Diese Frames sind wieder in Multiframes gebündelt, von denen es zwei Typen gibt, die entweder 26 oder 51 TDMA-Frames enthalten. Eine Art Multiframe enthält 24 Verkehrskanäle (Traffic Channels, kurz TCH) und zwei Kontrollkanäle (Slow Associated Control Channels, SACCH), die jedes im Gang befindliche Gespräch überwachen. Ein SACCH enthält acht Kanäle für jede Verbindung, die die Verkehrskanäle tragen. Zusätzlich gibt es noch den schnellen Kontrollkanal, der über keine eigene Übertragungskapazität verfügt, sondern sich diese einfach von einem der Verkehrskanäle nimmt. Dieser Kontrollkanal (Fast Associated Control Channel bzw. FACCH) überträgt die Daten für die Sendeleistungskontrolle und für das Handover zwischen den einzelnen Mobilfunkzellen.

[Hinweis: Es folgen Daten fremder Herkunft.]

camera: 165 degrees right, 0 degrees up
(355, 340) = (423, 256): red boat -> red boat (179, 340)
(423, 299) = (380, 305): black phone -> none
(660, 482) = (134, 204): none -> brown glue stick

Es gibt noch eine Reihe weiterer Kontrollkanäle: AGCH (Access Grant Channel), BCCH (Broadcast Control Channel), CCCH (Common Control Channel), PAC (Paging Channel), RACH (Random Access Channel) und SDCCH (Stand-alone Dedicated Control Channel), die für die diversen Kontrollaufgaben zuständig sind.

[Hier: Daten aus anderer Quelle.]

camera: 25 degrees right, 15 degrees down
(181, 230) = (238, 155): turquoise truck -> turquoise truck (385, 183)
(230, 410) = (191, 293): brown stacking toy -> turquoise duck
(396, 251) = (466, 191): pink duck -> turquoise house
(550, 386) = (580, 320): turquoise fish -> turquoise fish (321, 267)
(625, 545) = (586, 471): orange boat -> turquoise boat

Kehren wir wieder zu den Zeitschlitzen, die das Signal übertragen, zurück: Die acht Zeitschlitze kann man sich auch so vorstellen, daß das Handy bzw. der Sender immer nur einmal "aufblitzt" - Ein "Burst" (wörtlich "Ausbruch") wird gesendet. Den Rest der Zeiteinheit sendet das Gerät nicht. Einer der Vorteile des Zeitschlitzverfahren (TDMA) liegt darin, daß es möglich wird, Frequenzen in geringerer Entfernung wiederzuverwenden, ohne daß die Gefahr von Interferenzen entsteht. Im Endeffekt können mit dem vorhandenen Frequenzspektrum mehr mobile Telephonierer bedient werden.

Paging

Eine wichtige Methode, den "Saft" im Akku möglichst wenig zu verbrauchen, ist der unterbrochene Empfang im Handy - vor allem dann, wenn man nicht spricht. Während man mit dem Handy unterwegs ist, muß das System ja wissen, ob der Teilnehmer noch da ist bzw. wo es ihn im Falle eines Anrufes erreichen kann. Daß eine ununterbrochene Verbindung zwischen Handy und Base-Station nicht unbedingt sinnvoll ist, dürfte aus dem vorher Gesagten klar sein. Außerdem braucht man ja keinen vollen Sprachkanal. Hier kommt der bereits erwähnte PAC (Paging Channel) ins Spiel. Die Base Station benutzt diesen Kanal einerseits um dem Handy mitzuteilen, wie oft es angepiepst werden wird, und andererseits zum tatsächlichen Anklopfen. In den Zeiten zwischen den einzelnen "Pages" kann das Handy in den Einschlafmodus ("Sleep-Mode") gehen und verbraucht so weniger Energie. Das erklärt auch, warum das gleiche Handy in verschiedenen Netzen einen unterschiedlichen Stromverbrauch aufweist. (Das Problem zwischen den neuen ONE-SIM-Karten und dem Nokia 6150 ist aber ein anderes!)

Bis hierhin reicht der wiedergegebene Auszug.